Żywię do pana Kazika bardzo dużą sympatię, muzyk PRL (Punk Rock Later)którego nie zżarła komercha (tak jak czasem stary magnetofon zżerał taśmy). Gdy byłem bardzo mały przyjechał do mnie kuzyn z kasetą "Muj wydafca" z "jakimś gościem i grzałką" na okładce. Jeszcze mogę siebie zobaczyć na kasecie VHS (z kamery) słuchającego Gaz na Ulicach i "śpiewającego" przy tym niemiłosiernie
Dla mnie Kazik = wspomnienia
Choć nie zgadzam się z nim w każdej sprawie (np. "wszyscy artyści to prostytutki") to jest swoimstym idolem.

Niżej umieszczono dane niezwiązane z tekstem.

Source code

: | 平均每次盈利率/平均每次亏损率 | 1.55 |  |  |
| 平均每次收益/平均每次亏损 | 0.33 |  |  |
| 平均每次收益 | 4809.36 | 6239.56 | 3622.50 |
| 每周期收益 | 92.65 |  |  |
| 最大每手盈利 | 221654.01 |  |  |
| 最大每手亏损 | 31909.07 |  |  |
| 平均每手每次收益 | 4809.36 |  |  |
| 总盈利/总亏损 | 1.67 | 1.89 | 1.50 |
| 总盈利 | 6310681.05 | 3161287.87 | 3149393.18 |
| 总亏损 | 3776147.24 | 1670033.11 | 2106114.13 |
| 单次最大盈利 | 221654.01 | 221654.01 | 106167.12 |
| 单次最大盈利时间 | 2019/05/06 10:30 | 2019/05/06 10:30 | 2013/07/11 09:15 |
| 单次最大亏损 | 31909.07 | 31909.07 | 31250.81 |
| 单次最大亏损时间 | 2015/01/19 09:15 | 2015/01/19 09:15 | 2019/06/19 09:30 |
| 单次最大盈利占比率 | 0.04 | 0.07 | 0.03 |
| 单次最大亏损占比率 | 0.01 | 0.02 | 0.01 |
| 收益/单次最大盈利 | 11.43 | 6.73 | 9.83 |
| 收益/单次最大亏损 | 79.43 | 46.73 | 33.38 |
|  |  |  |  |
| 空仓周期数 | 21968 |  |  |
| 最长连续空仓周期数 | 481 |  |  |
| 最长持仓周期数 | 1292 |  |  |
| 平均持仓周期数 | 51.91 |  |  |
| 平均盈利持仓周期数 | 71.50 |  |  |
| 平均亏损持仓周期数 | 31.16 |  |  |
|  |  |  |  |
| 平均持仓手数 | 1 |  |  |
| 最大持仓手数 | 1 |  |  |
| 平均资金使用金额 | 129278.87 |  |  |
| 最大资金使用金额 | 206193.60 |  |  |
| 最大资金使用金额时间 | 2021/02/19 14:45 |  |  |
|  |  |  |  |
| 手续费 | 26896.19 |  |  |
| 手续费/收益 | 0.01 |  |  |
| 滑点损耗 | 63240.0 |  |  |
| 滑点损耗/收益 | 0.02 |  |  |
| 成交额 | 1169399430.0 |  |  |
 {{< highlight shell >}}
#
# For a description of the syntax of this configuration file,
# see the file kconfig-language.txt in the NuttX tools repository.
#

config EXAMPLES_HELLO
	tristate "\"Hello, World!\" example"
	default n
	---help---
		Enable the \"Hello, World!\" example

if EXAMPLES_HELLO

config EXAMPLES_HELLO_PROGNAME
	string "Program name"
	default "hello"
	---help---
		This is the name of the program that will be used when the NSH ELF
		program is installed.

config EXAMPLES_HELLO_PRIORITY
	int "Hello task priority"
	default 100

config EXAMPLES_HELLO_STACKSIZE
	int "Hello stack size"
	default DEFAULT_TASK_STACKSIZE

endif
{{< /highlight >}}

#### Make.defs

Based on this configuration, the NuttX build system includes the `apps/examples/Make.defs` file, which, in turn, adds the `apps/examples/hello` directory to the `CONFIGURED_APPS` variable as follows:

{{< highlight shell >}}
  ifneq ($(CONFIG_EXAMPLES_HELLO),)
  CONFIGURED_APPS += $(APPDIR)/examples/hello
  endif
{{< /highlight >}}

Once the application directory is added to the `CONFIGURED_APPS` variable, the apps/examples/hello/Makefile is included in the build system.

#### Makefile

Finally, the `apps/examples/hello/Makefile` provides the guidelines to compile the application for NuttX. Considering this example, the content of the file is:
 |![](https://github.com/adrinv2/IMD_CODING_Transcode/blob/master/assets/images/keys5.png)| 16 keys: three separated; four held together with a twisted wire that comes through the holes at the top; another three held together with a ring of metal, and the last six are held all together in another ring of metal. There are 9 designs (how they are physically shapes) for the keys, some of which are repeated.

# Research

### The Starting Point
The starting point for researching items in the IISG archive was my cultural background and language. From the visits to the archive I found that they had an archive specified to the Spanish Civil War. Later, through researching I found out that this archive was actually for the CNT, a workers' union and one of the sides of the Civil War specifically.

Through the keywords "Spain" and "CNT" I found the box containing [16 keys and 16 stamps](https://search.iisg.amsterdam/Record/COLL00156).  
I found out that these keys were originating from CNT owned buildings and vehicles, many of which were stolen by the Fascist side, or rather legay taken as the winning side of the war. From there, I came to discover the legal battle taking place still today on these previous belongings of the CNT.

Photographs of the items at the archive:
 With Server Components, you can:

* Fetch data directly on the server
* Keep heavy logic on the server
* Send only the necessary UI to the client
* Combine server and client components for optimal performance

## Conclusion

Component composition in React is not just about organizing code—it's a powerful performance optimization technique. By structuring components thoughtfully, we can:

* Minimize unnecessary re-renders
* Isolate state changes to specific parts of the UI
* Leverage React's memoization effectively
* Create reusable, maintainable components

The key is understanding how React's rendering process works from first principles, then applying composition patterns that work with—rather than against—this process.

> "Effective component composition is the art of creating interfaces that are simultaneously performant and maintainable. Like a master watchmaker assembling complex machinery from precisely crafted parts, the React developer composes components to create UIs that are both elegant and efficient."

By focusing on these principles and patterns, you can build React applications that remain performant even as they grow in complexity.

To Kazik stworzył nóż do krojenia chabaniny
Najlepsza płyta? Chyba "Muj wydafca", z nią wiążę najwięcej wspomnień. Jeszcze na zwykłej taśmie słyszałem "Tata Kazika" i "Tata Kazika 2".
Ulubione utwory:
- Gaz na Ulicach - wspomnienia
- Gdy nie ma dzieci - hit i tyle. Nie można tego nie znać poprostu
- Celina - zaskakujący tekst
- 6 lat później - tą piosenkę odkryłem nawet niedawno, poprostu piękna
- Nie ma towaru w mieście - jak za PRL
Kult jest poprostu kultowy
Możliwe, że to (dla mnie) najlepszy polski zespół. Z wielką chęcią poznałbym całą dyskografię.
www.kult.art.pl
ps: polecam felietony Kazika w dołączanej do Wyborczej Gazecie Telewizyjnej.